- _DATA TO EXAMINE_
/---
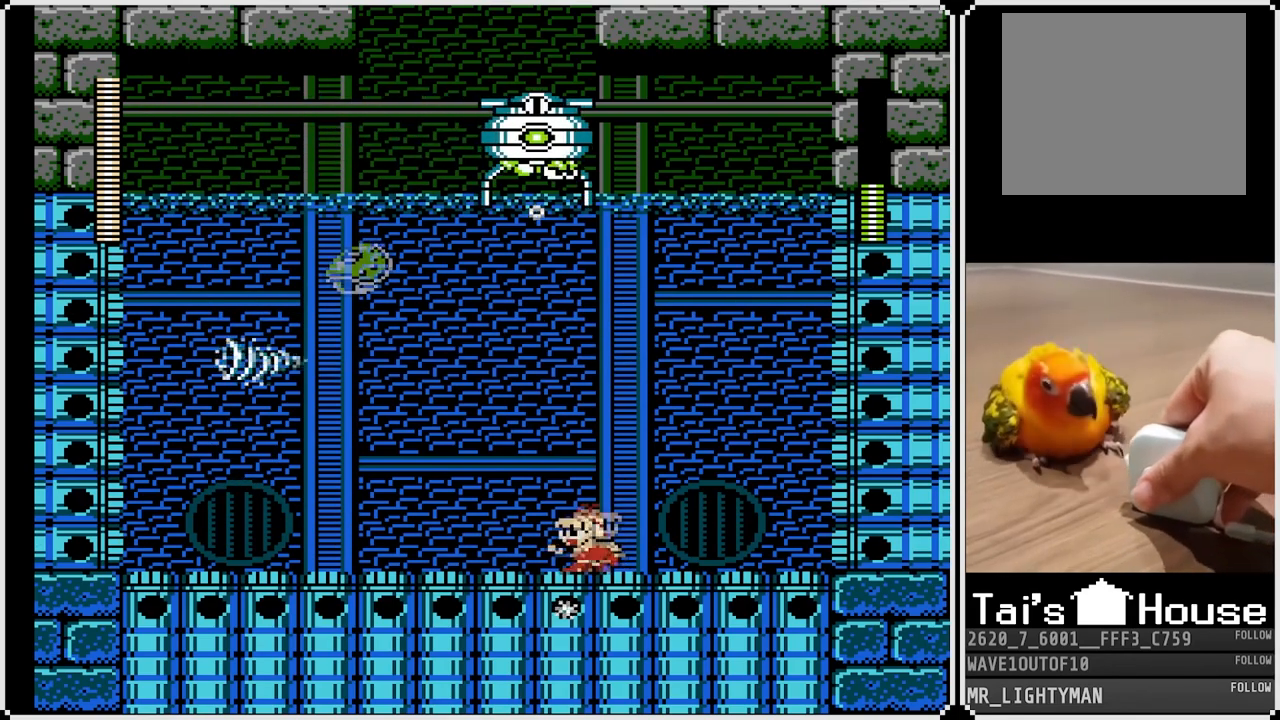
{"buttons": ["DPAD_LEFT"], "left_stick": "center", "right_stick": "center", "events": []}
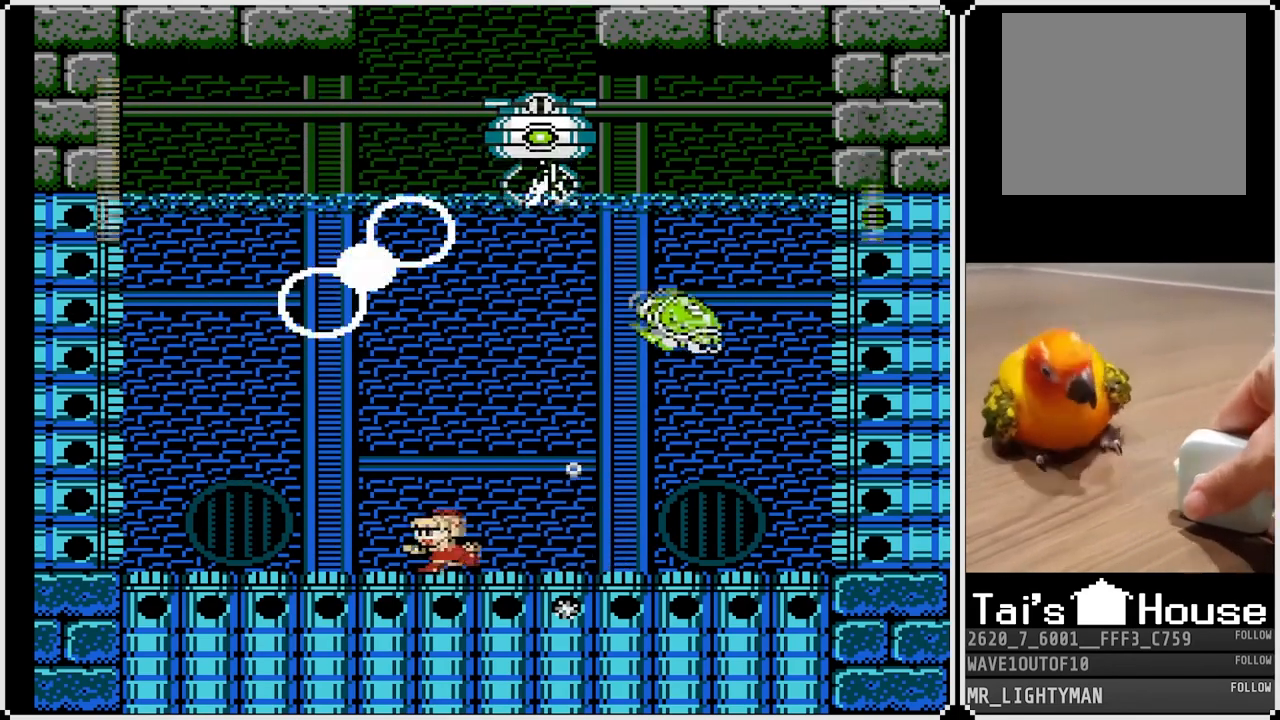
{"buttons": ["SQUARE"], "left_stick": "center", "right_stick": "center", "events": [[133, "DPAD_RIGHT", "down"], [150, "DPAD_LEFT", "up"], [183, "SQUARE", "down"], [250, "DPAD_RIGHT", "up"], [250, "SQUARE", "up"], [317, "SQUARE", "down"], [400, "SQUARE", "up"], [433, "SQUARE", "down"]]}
\---
/---
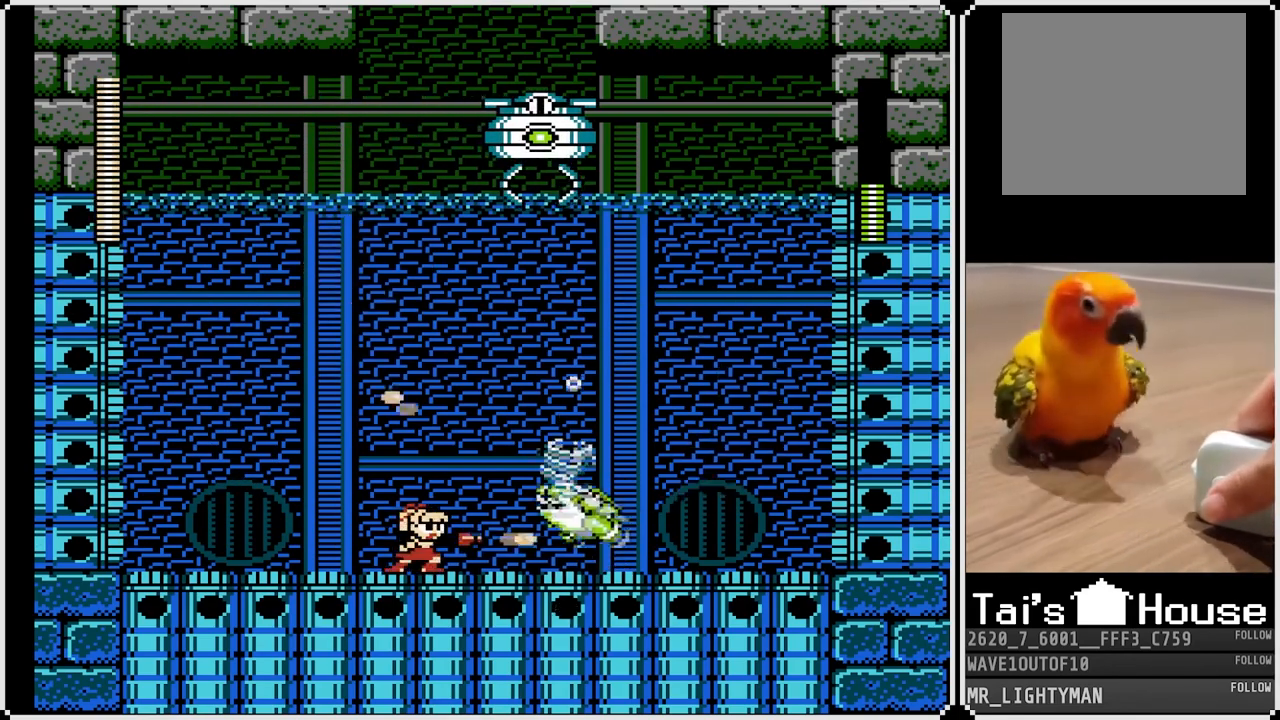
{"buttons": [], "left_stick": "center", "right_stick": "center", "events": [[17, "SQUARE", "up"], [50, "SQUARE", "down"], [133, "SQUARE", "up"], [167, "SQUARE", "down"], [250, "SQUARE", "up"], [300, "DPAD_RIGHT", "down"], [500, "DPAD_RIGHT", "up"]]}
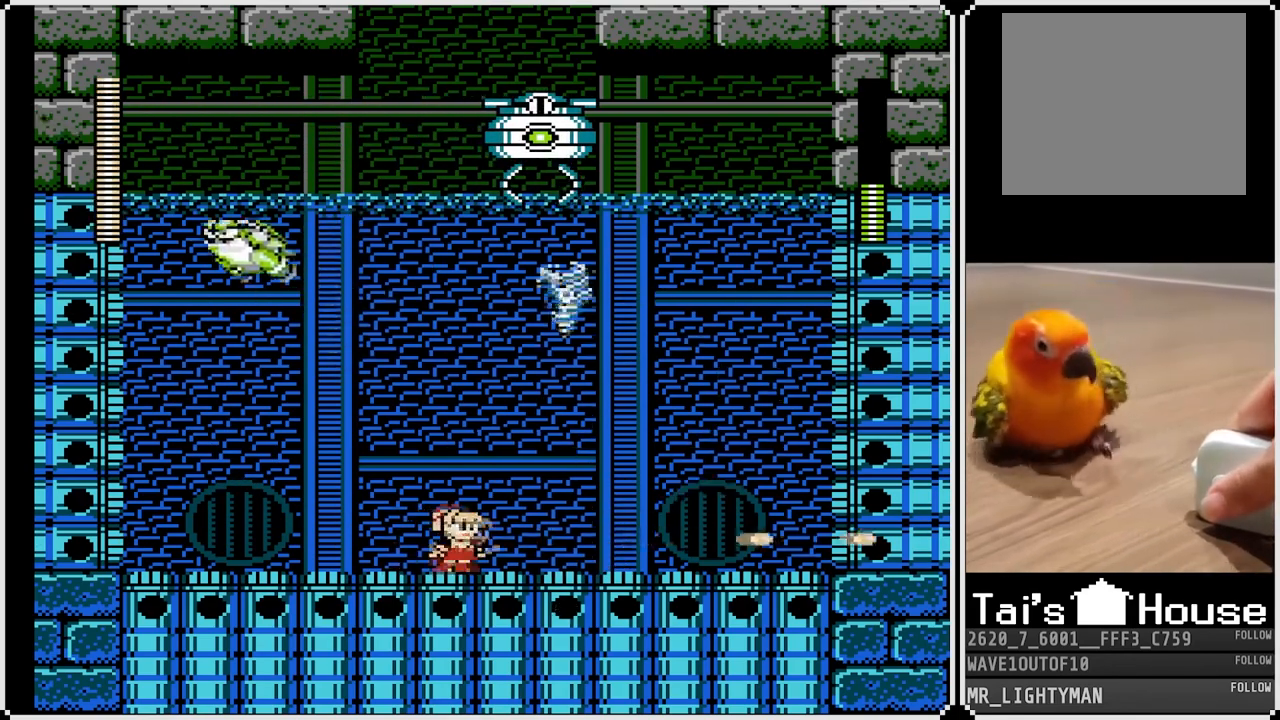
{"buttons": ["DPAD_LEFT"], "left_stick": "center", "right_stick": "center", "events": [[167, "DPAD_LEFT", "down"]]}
\---
- _WORK REQUEST_
Counting every line that holds the string "down", give the total for the data above and nothing else.

- _WRITTEN SOLUTION_
3